Start with basic coverage.

Many people who choose to work past age 65 enroll only in Part A (Hospital) because there is no monthly premium. Some choose to enroll in both Parts A and B together (Original Medicare). However, Part B comes with a monthly premium based on your income, so many don’t enroll in Part B until they lose their employer sponsored coverage.

Retiring at 65

Are you ready?

If you’re ready for retirement, you will be eligible for Original Medicare (Parts A and B) and other Medicare plans when you turn 65. If you don’t have employer-sponsored coverage, you should consider enrolling during your Initial Enrollment Period.

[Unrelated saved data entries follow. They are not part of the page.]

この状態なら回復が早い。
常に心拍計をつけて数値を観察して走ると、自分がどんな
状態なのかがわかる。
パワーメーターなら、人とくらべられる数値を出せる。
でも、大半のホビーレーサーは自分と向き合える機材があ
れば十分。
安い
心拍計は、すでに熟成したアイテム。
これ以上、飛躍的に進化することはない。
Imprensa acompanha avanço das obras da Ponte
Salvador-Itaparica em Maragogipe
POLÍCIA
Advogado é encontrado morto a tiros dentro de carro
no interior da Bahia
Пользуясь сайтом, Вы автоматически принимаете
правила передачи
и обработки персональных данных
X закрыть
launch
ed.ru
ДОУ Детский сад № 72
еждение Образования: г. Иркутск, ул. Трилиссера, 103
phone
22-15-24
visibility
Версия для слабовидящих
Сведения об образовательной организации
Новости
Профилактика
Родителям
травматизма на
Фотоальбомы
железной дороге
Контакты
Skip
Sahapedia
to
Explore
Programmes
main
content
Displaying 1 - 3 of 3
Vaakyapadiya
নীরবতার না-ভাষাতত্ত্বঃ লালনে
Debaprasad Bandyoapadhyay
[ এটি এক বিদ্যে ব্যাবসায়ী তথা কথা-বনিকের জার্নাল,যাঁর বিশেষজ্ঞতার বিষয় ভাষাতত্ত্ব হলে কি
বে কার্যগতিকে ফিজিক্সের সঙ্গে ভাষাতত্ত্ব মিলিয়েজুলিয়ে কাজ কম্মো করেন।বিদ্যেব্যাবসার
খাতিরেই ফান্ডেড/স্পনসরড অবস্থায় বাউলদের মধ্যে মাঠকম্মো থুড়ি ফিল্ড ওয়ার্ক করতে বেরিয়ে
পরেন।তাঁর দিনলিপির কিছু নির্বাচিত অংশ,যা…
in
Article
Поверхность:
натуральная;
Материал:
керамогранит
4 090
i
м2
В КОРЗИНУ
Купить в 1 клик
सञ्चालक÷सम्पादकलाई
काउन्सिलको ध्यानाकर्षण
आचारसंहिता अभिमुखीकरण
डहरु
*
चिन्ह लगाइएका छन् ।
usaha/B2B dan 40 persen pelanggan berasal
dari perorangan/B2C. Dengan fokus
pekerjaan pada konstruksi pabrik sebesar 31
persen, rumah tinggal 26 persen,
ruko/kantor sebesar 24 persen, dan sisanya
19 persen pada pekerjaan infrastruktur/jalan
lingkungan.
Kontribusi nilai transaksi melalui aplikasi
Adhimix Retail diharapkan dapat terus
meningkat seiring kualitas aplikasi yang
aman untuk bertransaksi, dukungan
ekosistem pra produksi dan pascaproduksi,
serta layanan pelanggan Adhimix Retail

You can enroll any time within the three months before your 65th birthday month, the month of your birthday and three months after.

Stay ahead of the game.

If you’re retiring, you have 63 days after your employer-sponsored coverage ends to enroll in a Medicare plan without penalty. But it’s best to sign up before you retire to avoid a gap in coverage.

Change is good.

Health care needs can change from year to year. Be sure to review your needs (upcoming surgeries, current prescription drugs, new wellness goals) with me so you can find a plan to best meet them. You can change your plan once a year during the Open Enrollment Period (OEP) for Medicare Advantage and Part D Drug Plans. The OEP is a seven-week period from October 15 through December 7.